9 points by throw99887 11 months ago | hide | past | web | favorite | 2 comments
Greetings HN,

A competitor contacted me, and after discussions I agreed to sell a software business for $3m. We signed a non-binding LOI, with them holding 10% of the price for the next 3 months, to make sure I help with transition.

Buyer insists on getting the full source code to review as part of Due Diligence, instead of doing screensharing sessions (as many as they want), having me walk them through. What is best practice?

Buyer proposed to use their local law firm to handle the transfer, to save on Escrow & transfer fees, which they would cover. They are ok with Escrow too, if we split fees. My concern is: even using Escrow.com, after Due Diligence, Buyer will get access to full source code. Quote from Escrow: The seller is not paid until the buyer accepts the merchandise and has the chance to fully inspect it. After the buyer inspects and accepts the merchandise, the funds will be moved from our escrow account to the seller's account.

So they can end up with a full code copy and decline the acceptance, as it's not a physical product which could be returned. So, using Escrow.com would be useless? I would have expected Escrow to get ownership of all code, domains etc, inspect it (have a checklist from Buyer), and then transfers both funds & assets at the same time, or return both without Buyer getting code access. How should I proceed?


escrow.com quotes 26k USD on a $3m transaction, about 1%. I can understand the buyer wants to save 13k cost, but overall it's a small part. Escrow shows the seriousness, you will know $3m has been transferred. If the buyer rejects the product (source code) they don't automatically get their money back. In case of escrow.com they want to see third-party arbitration first (buyer and seller have to come to an agreement). After a month though they'd get their money back.

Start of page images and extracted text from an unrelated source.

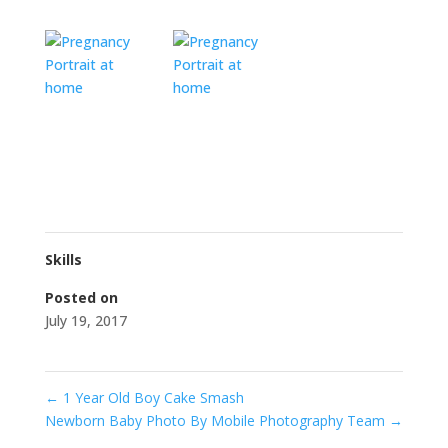
Skills
Posted on
July 19, 2017
←
1 Year Old Boy Cake Smash
Newborn Baby Photo By Mobile Photography Team
→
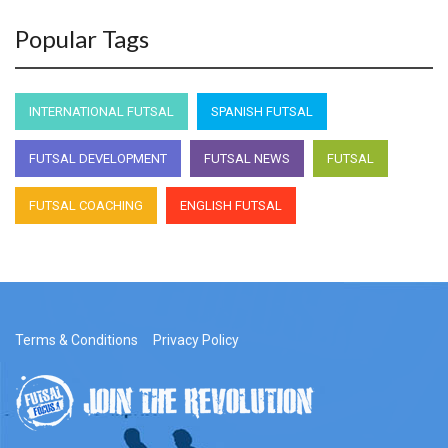
Popular Tags
INTERNATIONAL FUTSAL
SPANISH FUTSAL
FUTSAL DEVELOPMENT
FUTSAL NEWS
FUTSAL
FUTSAL COACHING
ENGLISH FUTSAL
Terms & Conditions
Privacy Policy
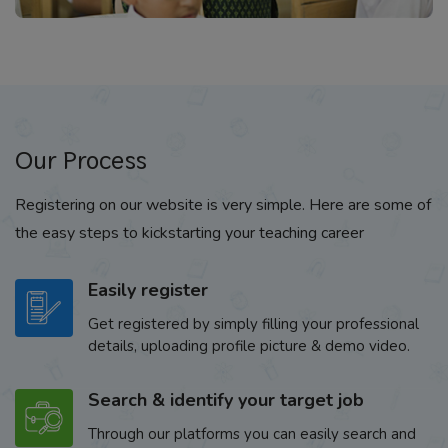
Our Process
Registering on our website is very simple. Here are some of
the easy steps to kickstarting your teaching career
Easily register
Get registered by simply filling your professional
details, uploading profile picture & demo video.
Search & identify your target job
Through our platforms you can easily search and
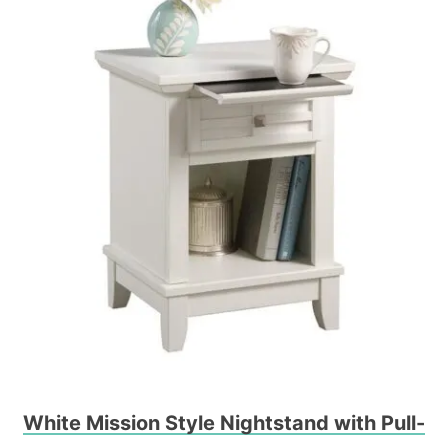
White Mission Style Nightstand with Pull-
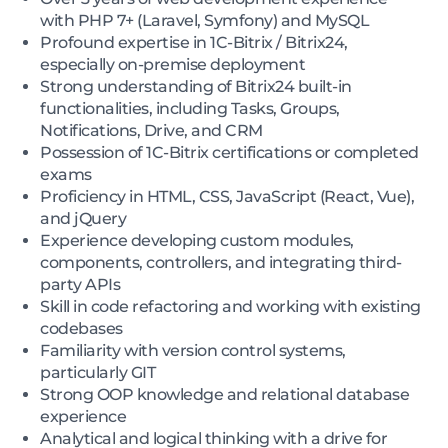
with PHP 7+ (Laravel, Symfony) and MySQL
Profound expertise in 1C-Bitrix / Bitrix24,
especially on-premise deployment
Strong understanding of Bitrix24 built-in
functionalities, including Tasks, Groups,
Notifications, Drive, and CRM
Possession of 1C-Bitrix certifications or completed
exams
Proficiency in HTML, CSS, JavaScript (React, Vue),
and jQuery
Experience developing custom modules,
components, controllers, and integrating third-
party APIs
Skill in code refactoring and working with existing
codebases
Familiarity with version control systems,
particularly GIT
Strong OOP knowledge and relational database
experience
Analytical and logical thinking with a drive for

I'd use escrow. And go further and across the world, sit next to them with a laptop, print out every file or rent an office next to theirs to avoid sending them the full source code. And I'd expect them to pay all the expenses if the deal doesn't happen. If they chicken out of 10k cost (again 1% of the total transaction) I'd say they're not serious.

Third option is to demand due diligence by a third-party.